TinyMCE Recover Security & Risk Analysis
wordpress.org/plugins/da-tinymce-restoreRestores two buttons removed in TinyMCE with WordPress 4.7: Underline and Justify.
Is TinyMCE Recover Safe to Use in 2026?
Generally Safe
Score 85/100TinyMCE Recover has no known CVEs and is actively maintained. It's a solid choice for most WordPress installations.

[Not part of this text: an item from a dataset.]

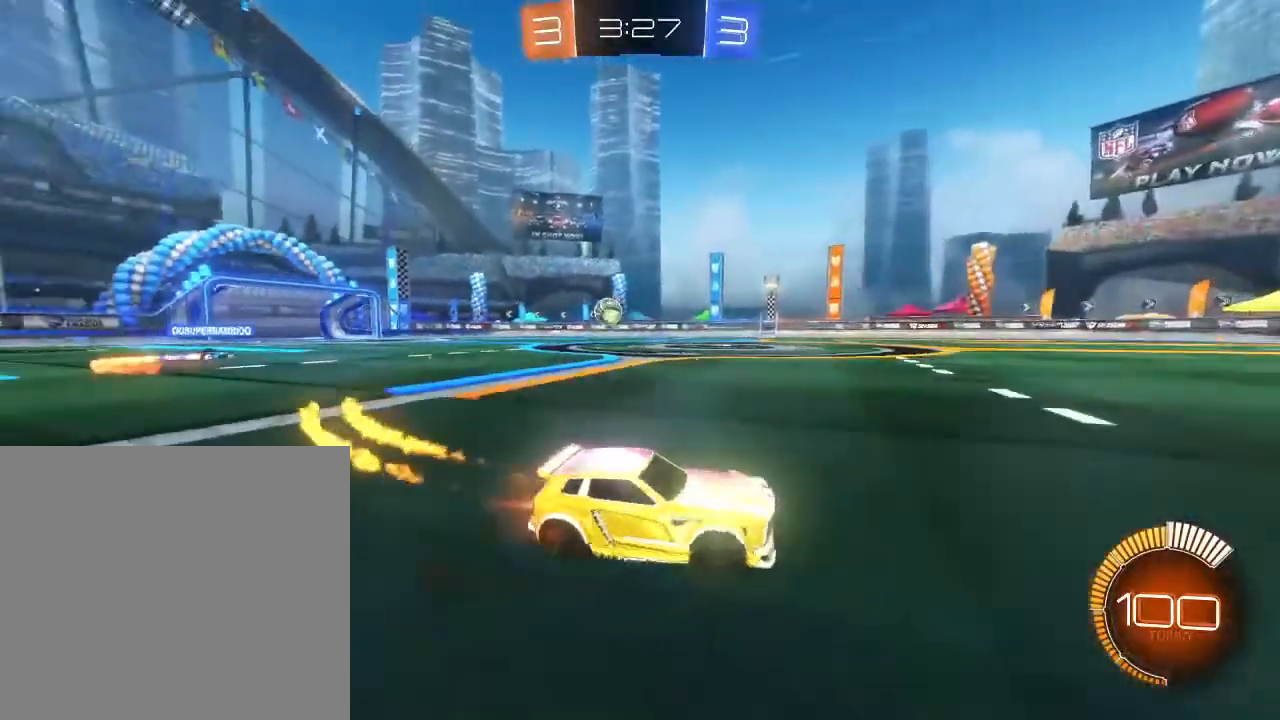
{"buttons": ["B", "R2"], "left_stick": "center", "right_stick": "center", "events": [[233, "B", "up"], [267, "left_stick", "center"], [367, "B", "down"]]}
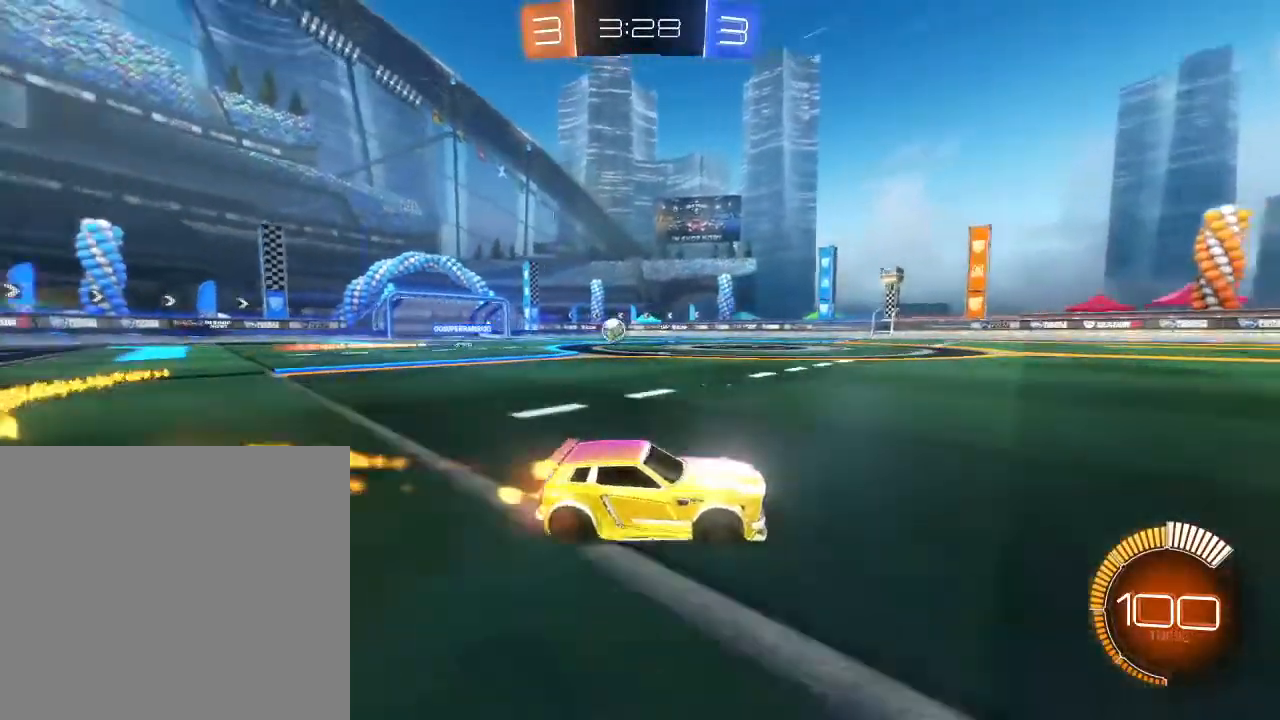
{"buttons": ["R2"], "left_stick": "down-left", "right_stick": "center", "events": [[167, "B", "up"], [433, "left_stick", "down-left"]]}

The da-tinymce-restore plugin version 1.2 presents a generally strong security posture based on the provided static analysis. The absence of any identified attack surface (AJAX handlers, REST API routes, shortcodes, cron events) is a significant positive, as it drastically reduces the potential entry points for attackers. Furthermore, the code analysis reveals commendable security practices, including the complete use of prepared statements for SQL queries, proper output escaping for all outputs, and a lack of dangerous functions, file operations, external HTTP requests, and unhandled nonce or capability checks. The taint analysis also shows no concerning flows with unsanitized paths.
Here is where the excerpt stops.